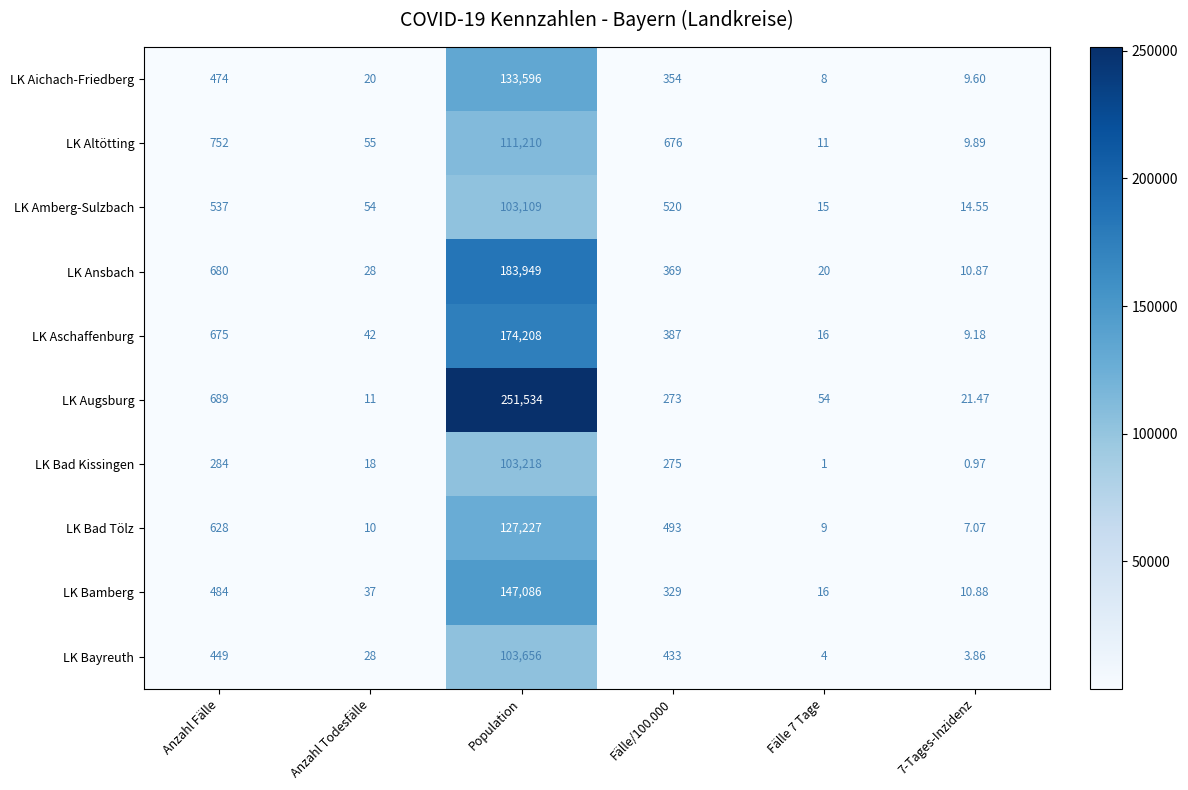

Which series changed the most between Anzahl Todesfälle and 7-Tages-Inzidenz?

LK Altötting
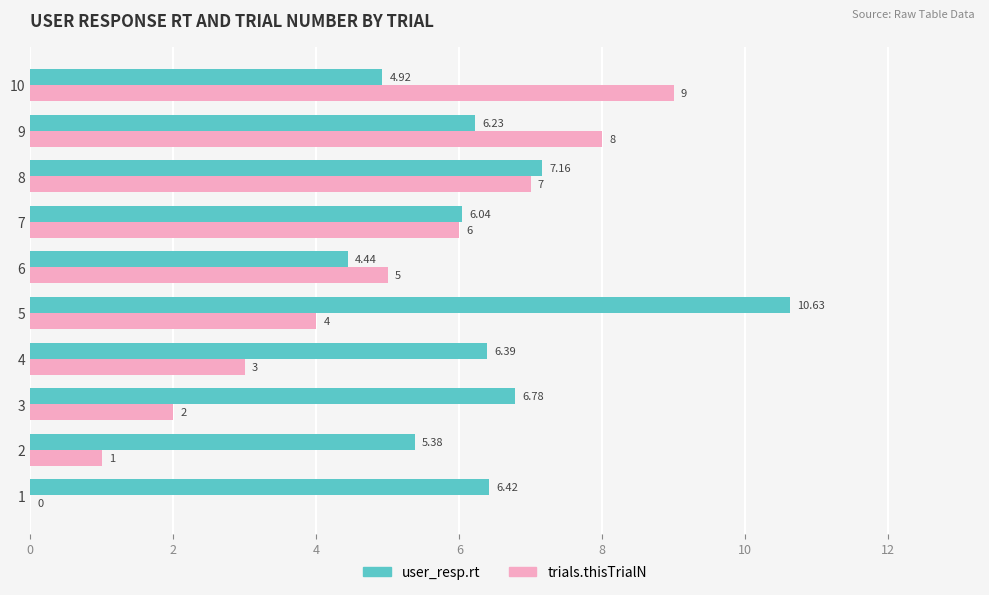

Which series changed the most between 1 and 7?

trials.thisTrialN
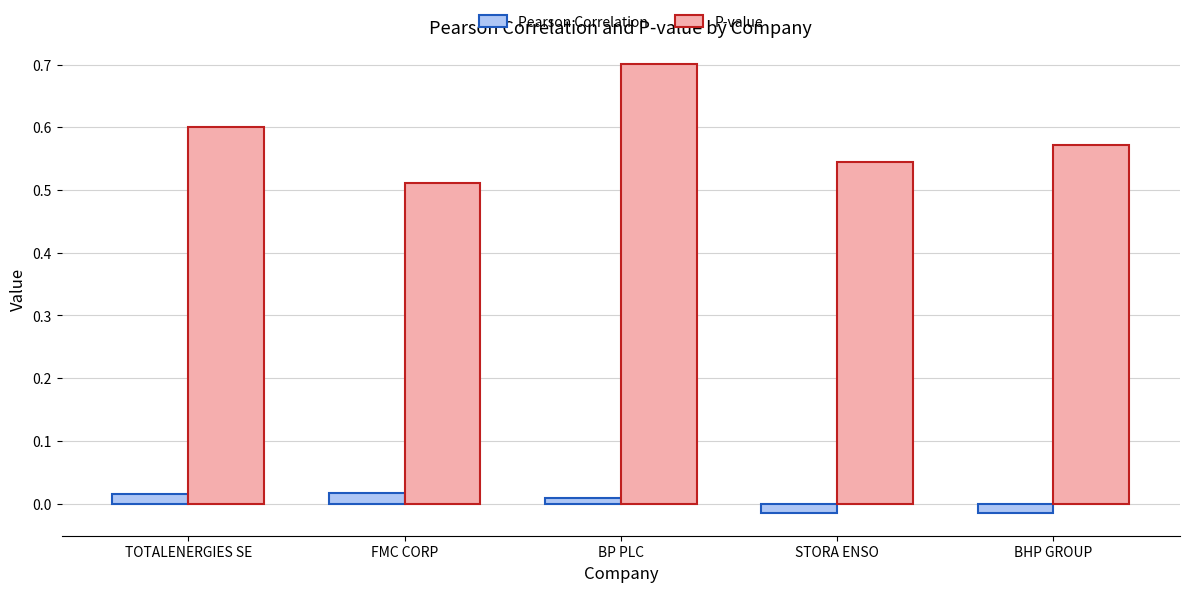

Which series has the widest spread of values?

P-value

• • • • •

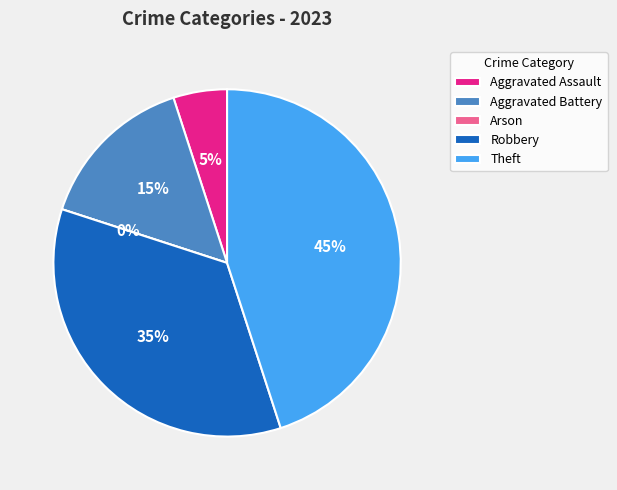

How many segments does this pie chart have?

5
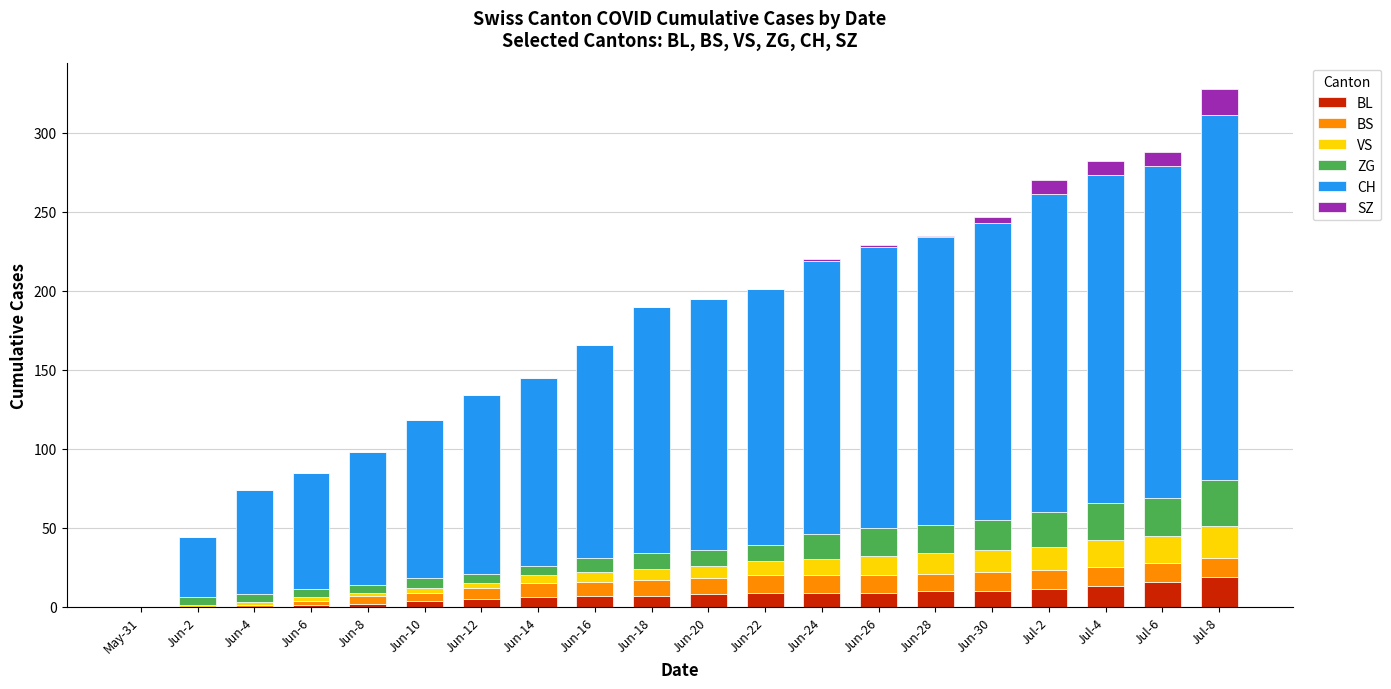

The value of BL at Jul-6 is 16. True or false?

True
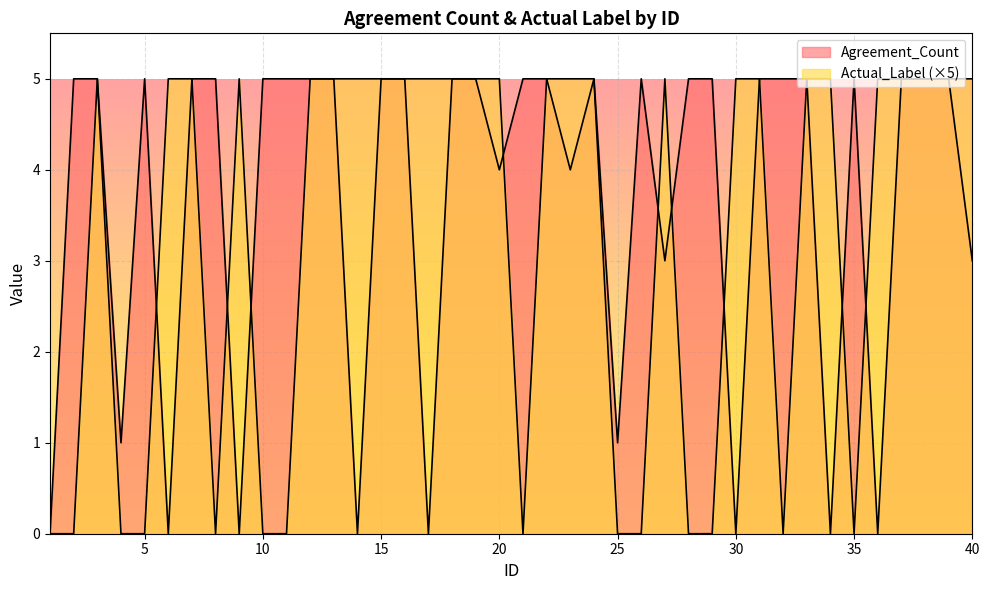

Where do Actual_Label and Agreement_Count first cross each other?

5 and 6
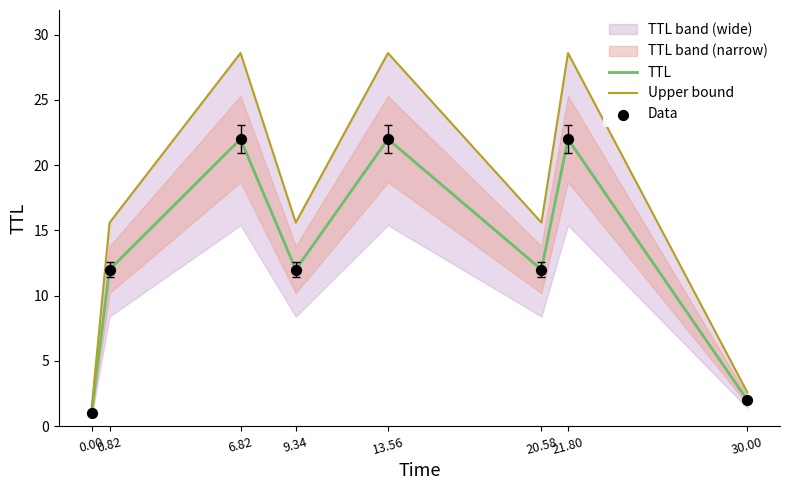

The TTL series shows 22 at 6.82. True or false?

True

• • • • •

Exercise brief - Retype the lines between the one holding "LK Altötting" and the one holding "Which series has the widest spread of values?", inclusive, leaving the pictures out.

Solution for this problem -
LK Altötting

Which series changed the most between 1 and 7?

trials.thisTrialN

Which series has the widest spread of values?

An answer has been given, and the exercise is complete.